Thursday, June 1 2006


I want a better text editor. What I really, really want, I think, is Gnu-Emacs circa 1990, with Unicode support and a fairly basic Cocoa UI. What I’ve got now is the heavily-crufted modern Gnu-Emacs supplied with Mac OS X, running in, and when I need to type kanji into a plain-text file.

So I’ve been trying out TextWrangler recently, whose virtues include being free and supporting a reasonable subset of Emacs key-bindings. Unfortunately, the default configuration is J-hostile, and a number of settings can’t be changed for the current document, only for future opens, and its many configuration options are “less than logically sorted”.

What don’t I like?

First, the “Documents Drawer” is a really stupid idea, and turning it off involves several checkboxes in different places. What’s it like? Tabbed browsing with invisible tabs; it’s possible to have half a dozen documents open in the same window, with no visual indication that closing that window will close them all, and the default “close” command does in fact close the window rather than a single document within it.

▶ [Information provided]
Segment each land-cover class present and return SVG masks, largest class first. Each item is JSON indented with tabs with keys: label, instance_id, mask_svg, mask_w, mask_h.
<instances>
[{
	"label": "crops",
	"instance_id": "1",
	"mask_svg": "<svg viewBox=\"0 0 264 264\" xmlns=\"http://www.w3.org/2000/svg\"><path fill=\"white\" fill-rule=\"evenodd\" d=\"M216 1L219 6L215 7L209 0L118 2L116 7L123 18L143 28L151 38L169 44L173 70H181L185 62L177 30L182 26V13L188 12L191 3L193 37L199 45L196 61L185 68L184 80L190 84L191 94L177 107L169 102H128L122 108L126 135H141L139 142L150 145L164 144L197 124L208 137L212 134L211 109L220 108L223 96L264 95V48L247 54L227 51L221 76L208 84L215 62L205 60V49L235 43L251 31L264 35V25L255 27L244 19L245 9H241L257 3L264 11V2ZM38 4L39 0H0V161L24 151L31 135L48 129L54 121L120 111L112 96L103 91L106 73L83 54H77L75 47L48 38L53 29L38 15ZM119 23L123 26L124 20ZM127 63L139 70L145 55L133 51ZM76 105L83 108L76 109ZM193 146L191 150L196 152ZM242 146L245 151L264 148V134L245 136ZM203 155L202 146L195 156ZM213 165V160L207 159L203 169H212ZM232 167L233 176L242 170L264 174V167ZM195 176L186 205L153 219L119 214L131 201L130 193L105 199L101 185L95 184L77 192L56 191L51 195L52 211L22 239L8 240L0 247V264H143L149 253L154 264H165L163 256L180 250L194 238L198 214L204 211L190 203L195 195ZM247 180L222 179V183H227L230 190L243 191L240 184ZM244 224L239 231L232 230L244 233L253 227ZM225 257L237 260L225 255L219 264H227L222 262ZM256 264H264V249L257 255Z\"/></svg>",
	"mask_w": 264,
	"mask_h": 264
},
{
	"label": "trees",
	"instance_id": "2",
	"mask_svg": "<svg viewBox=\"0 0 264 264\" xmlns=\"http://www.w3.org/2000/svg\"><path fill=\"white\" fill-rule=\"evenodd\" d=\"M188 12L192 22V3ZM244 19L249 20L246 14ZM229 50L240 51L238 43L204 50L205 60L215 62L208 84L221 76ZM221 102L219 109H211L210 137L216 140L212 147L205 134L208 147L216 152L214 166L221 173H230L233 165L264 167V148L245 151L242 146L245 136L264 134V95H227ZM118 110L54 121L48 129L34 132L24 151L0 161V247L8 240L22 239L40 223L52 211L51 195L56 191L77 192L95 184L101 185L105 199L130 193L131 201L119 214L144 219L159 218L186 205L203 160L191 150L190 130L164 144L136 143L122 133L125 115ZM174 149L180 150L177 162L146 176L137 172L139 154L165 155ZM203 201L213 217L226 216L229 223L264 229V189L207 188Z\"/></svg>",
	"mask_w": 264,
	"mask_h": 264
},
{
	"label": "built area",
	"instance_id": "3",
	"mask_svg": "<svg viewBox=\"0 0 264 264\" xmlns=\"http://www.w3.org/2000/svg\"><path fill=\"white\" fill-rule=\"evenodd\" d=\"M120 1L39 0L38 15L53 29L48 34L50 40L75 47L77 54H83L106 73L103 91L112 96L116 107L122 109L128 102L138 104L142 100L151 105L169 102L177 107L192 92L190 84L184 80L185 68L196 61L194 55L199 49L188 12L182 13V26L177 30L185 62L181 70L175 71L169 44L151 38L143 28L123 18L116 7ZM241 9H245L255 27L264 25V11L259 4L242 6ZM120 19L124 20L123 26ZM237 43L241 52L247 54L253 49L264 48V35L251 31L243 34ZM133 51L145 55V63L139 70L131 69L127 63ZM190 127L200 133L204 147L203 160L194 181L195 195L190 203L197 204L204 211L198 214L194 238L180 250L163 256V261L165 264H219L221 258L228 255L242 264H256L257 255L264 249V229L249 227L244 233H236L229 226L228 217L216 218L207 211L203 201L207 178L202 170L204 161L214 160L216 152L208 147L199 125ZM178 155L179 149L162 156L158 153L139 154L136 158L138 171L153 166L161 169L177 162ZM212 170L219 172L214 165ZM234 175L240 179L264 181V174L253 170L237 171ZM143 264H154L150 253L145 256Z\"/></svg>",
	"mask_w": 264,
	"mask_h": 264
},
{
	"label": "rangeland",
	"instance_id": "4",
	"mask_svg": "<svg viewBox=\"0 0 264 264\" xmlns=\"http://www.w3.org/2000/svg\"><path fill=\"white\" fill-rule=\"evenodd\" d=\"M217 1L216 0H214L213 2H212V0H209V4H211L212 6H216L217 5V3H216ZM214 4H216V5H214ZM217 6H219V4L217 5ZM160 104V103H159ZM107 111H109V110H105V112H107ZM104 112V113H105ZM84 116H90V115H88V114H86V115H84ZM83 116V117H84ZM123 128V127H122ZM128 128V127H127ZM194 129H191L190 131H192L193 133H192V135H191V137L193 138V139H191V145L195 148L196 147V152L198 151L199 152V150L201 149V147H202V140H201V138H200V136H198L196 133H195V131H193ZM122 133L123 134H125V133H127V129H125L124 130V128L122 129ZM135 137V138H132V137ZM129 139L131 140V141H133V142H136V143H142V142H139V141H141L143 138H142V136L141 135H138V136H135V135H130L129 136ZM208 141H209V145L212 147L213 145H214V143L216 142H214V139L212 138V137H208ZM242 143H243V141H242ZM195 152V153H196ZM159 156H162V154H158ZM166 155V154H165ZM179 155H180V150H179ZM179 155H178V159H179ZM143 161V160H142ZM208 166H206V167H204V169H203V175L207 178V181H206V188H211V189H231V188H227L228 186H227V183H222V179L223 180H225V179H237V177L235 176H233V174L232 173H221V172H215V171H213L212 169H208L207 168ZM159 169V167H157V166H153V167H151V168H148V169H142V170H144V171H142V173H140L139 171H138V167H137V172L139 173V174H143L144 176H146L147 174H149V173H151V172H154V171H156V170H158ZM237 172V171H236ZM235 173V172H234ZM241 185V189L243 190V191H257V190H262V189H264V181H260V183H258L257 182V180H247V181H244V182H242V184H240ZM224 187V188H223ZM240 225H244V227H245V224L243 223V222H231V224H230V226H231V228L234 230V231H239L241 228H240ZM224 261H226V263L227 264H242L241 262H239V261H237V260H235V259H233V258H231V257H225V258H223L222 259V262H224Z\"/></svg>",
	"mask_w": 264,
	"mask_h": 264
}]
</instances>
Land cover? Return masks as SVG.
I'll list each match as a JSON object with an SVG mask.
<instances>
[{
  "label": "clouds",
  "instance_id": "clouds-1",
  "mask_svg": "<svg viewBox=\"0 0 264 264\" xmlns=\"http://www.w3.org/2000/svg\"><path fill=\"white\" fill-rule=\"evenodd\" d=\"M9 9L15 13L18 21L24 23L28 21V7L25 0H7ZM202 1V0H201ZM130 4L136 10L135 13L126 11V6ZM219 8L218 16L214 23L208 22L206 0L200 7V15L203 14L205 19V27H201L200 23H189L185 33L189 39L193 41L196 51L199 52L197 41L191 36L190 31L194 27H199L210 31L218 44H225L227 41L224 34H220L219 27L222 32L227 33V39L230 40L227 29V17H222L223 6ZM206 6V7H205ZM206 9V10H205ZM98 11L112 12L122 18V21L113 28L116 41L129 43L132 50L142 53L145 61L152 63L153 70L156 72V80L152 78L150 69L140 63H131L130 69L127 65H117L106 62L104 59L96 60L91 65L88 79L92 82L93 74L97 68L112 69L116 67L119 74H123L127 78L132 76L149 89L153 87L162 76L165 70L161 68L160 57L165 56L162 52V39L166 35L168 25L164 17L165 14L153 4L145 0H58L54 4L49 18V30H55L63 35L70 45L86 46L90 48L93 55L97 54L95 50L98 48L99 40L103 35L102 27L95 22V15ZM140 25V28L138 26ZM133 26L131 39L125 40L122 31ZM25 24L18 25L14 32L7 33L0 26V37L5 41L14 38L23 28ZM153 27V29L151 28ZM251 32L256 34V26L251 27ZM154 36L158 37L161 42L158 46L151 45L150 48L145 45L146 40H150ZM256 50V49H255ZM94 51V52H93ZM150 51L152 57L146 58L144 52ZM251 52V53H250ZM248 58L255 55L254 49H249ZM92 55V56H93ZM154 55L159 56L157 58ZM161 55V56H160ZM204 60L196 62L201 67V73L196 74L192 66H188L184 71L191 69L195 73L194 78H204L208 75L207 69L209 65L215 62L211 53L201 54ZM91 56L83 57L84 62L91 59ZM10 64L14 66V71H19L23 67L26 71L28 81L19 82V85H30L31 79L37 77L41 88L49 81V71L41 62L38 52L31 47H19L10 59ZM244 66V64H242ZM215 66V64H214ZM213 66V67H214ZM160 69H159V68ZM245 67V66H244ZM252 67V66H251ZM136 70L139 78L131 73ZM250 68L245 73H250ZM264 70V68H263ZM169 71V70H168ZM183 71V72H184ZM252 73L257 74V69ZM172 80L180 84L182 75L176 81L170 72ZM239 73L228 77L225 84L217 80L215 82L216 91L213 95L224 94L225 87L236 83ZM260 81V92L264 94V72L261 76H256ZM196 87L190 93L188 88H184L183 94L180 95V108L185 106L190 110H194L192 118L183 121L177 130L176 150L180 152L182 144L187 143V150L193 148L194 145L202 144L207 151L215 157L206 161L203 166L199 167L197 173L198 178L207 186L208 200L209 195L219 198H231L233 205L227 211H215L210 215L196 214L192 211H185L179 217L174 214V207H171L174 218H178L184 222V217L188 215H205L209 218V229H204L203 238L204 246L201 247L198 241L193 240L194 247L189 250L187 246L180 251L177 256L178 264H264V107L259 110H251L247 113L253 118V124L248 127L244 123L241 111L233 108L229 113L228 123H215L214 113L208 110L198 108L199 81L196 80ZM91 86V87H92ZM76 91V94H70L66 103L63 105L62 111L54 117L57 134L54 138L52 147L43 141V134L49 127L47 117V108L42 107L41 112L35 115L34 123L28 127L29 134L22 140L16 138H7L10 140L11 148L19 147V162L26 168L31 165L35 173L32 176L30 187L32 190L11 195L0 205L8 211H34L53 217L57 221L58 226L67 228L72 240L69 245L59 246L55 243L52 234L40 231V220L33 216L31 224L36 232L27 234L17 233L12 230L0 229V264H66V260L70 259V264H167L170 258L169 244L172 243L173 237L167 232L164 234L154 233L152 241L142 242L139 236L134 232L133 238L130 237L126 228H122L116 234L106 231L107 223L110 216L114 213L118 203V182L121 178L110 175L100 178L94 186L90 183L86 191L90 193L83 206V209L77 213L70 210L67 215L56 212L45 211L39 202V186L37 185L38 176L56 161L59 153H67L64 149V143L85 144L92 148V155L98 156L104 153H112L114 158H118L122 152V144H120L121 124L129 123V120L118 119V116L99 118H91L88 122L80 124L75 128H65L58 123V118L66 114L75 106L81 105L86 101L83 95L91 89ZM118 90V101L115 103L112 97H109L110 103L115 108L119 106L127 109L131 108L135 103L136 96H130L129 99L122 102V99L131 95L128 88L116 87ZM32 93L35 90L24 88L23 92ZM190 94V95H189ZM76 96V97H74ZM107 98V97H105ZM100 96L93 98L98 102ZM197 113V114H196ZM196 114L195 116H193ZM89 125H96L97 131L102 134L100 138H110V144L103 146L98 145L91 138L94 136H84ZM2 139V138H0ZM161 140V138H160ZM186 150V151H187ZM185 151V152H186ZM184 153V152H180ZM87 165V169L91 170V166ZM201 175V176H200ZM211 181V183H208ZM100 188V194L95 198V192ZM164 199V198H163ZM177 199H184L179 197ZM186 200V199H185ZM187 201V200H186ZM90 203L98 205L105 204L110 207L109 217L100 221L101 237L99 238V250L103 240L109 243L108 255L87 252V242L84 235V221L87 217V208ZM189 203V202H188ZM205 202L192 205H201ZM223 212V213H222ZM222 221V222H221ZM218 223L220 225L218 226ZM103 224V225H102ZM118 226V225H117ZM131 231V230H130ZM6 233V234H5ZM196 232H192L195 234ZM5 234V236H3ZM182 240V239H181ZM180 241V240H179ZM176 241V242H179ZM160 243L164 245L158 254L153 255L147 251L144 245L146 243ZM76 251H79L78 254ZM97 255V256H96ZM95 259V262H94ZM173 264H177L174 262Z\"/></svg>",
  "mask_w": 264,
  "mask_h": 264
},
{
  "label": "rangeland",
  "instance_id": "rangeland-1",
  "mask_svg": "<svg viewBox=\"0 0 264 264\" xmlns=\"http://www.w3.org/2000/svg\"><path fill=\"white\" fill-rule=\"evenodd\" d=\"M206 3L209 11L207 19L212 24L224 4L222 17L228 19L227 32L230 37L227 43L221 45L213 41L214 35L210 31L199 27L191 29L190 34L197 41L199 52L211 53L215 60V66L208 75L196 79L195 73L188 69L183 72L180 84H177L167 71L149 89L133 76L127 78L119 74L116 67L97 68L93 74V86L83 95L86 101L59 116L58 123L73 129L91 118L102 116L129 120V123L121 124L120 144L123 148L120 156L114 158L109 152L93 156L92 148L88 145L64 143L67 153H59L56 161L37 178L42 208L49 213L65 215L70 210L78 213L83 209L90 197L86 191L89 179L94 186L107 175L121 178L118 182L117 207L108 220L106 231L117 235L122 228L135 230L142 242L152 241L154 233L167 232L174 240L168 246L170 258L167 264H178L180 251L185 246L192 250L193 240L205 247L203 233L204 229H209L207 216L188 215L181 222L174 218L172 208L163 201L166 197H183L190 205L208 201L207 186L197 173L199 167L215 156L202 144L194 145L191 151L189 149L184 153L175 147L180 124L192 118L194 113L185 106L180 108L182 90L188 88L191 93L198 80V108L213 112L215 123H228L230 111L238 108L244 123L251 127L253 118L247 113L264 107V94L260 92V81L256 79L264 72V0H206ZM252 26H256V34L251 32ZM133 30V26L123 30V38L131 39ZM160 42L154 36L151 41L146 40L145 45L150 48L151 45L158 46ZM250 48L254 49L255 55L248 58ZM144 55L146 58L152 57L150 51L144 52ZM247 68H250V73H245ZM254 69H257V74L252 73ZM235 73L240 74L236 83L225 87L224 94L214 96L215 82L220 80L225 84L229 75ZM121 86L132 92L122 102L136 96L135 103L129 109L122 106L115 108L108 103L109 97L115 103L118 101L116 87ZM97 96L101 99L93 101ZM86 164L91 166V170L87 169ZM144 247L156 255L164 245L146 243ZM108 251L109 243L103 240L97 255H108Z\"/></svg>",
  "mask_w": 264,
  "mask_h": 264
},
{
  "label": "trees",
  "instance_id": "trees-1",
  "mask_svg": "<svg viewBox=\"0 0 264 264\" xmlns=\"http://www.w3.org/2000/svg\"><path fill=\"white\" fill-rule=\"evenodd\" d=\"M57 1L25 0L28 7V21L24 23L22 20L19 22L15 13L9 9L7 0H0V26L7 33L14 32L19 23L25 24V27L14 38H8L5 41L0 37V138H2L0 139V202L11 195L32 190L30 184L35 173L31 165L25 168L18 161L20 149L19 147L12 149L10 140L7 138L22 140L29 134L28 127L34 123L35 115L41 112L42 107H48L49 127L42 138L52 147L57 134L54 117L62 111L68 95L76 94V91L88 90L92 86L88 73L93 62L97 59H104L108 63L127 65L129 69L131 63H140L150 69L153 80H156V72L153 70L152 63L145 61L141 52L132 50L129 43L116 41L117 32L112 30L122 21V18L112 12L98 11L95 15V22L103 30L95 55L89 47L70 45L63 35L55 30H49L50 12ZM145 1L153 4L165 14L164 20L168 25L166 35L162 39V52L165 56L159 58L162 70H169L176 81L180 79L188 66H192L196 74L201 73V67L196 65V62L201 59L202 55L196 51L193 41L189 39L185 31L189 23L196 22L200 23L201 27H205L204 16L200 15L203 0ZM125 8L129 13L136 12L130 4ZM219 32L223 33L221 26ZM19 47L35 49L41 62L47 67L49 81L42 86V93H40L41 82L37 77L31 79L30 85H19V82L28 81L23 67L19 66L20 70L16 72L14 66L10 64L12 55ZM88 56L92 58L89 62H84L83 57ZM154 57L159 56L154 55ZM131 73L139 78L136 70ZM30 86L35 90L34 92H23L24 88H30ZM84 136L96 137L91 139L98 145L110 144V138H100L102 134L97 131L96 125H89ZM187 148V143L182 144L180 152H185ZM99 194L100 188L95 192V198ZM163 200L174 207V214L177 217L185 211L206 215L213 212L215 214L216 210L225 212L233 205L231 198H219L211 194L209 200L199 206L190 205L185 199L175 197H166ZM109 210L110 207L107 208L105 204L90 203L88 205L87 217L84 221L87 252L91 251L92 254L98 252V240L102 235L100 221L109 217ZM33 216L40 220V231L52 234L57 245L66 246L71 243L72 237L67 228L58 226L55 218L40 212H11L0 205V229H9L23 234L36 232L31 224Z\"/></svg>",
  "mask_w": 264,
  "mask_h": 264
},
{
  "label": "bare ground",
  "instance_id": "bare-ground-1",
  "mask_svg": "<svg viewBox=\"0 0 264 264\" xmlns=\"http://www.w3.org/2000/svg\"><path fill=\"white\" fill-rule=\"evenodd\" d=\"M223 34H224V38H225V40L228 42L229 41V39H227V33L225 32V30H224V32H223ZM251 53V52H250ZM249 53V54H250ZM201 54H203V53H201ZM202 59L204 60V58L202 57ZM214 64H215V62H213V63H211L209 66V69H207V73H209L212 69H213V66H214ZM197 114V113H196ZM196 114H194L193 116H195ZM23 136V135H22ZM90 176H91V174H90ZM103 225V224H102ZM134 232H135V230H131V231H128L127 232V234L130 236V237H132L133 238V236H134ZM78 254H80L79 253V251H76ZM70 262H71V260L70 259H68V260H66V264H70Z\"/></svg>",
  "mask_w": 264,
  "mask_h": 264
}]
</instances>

▶ [Stated goal] In the text-editor post, why does the writer object to TextWrangler's "Documents Drawer"? Answer in one to three sentences.

▶ [Solution to the problem] The writer compares it to tabbed browsing with invisible tabs: half a dozen documents can be open in one window with no visual sign that closing the window will close them all. The default "close" command also closes the whole window rather than a single document. Turning the drawer off also takes several checkboxes in different places.